Note that you can for each of these parameters choose the value between brackets by not entering any value in the (default) interactive mode.

It is important to note that four of these parameters, image height, frequency resolution (bands per octave) and minimum and maximum frequency are interdependant, and because in synthesis mode the image height is set by the input image, you can only define two of the other three parameters. If you hesitate about which of these paramters to omit, choose maximum frequency.

Minimum and maximum frequency determine how low to how high the range of sound we care about goes. It's usually a good idea to let it cover the entire human hearing range, which ranges from 20 Hz to 20,000 Hz. Because there isn't much to hear under 30 Hz, and because A0 (also known as La 0) is right at 27.5 Hz, and because most adults hear little above 16 kHz, I usually make the lower frequency limit be 27.5 Hz and the upper limit be between 16,000 and 20,000 Hz.

The bands per octave parameter, or bpo for short, defines the frequency resolution, which can also be thought of as the image's vertical resolution.

It is crucial to note that a higher vertical resolution means a lower horizontal resolution. This has to do with the fact that the higher the frequency resolution, the smaller the bandwidth gets for each band, and that bandwidth equals half the band's envelope's resolution. Therefore the quality of the results in analysis mode depend a lot on this parameter, and the choice for this parameter depends a lot on the type of sound.

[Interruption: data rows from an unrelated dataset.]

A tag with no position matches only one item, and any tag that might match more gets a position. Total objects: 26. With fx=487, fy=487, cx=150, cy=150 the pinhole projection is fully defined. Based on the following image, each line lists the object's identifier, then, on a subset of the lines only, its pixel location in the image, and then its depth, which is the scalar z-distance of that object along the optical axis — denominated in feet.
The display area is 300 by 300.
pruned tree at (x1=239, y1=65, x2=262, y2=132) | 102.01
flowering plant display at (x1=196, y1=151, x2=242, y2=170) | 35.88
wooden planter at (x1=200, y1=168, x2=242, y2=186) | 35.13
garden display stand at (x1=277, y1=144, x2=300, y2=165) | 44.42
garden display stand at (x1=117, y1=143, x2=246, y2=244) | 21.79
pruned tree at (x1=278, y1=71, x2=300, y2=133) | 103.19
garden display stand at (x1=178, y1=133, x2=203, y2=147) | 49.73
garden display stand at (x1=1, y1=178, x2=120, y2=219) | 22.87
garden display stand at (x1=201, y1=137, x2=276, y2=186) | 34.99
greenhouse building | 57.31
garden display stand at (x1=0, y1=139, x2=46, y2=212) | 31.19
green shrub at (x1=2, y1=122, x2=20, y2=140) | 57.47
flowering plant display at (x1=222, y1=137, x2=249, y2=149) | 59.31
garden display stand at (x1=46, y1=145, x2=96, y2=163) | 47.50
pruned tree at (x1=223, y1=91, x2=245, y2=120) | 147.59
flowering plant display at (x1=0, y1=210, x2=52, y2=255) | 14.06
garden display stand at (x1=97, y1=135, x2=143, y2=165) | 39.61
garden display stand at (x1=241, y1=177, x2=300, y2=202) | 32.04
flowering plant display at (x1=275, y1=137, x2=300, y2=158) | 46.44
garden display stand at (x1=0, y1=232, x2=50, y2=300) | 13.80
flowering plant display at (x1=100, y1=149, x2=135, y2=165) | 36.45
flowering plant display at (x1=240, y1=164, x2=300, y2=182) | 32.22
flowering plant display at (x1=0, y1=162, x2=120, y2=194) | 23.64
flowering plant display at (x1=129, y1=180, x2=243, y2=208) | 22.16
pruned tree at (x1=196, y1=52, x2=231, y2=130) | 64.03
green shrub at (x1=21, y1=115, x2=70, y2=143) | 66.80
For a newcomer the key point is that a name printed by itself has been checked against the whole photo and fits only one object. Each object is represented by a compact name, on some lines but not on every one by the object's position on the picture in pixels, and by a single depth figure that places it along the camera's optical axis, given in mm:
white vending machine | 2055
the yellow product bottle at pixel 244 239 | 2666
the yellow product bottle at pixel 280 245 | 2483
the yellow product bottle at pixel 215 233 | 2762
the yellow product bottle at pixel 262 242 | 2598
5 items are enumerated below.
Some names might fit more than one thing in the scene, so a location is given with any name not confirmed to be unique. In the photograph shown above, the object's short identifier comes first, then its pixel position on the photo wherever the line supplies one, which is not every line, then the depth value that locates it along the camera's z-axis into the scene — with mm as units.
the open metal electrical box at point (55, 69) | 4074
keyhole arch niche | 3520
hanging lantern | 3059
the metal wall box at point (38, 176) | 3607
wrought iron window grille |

Basically, time resolution-demanding sounds like drums, explosions and such are best reproduced with the bpo parameter set between 2 and 6. Human voice, most types of music and high-pitched sounds require between 12 and 60 bpo. However feel free to experiment with various other settings.

Bands per octave means how many horizontal pixel lines there will be in an octave. Note that there are roughly 9.5 octaves in our hearing range. Also, because there are 12 semi-tones in an octave, it's best when dealing with music to choose multiples of 12. Used with a minimum frequency set of 27.5 Hz (or a power of 2 of it) it guarantees a neatly pitched reproduction of music notes (provided nothing is out of tune to begin with).

The pixels per seconds (pps for short) parameter is independent from any other. It defines the time resolution (independently from the aforementioned limitations) and thus the width of your image. Whereas you might expect to need about 1,000 pps, it turns out you actually only need about 100. 30 pps is quite the lower limit of usability, and you'll rarely need as much as 300 pps, no matter what you're doing. Besides, if you want to analyse an entire 4 minute-long song, keep in mind that even at only 100 pps the resulting image will be 24,000 pixels wide, which is about 20 times larger than your average PC screen.

You will meet another parameter in synthesis mode which is the sampling rate. It's often best to leave it at its default value, but don't be afraid to change it for another value. If it's too low the program will simply ask you to set it above the lower limit it will give you.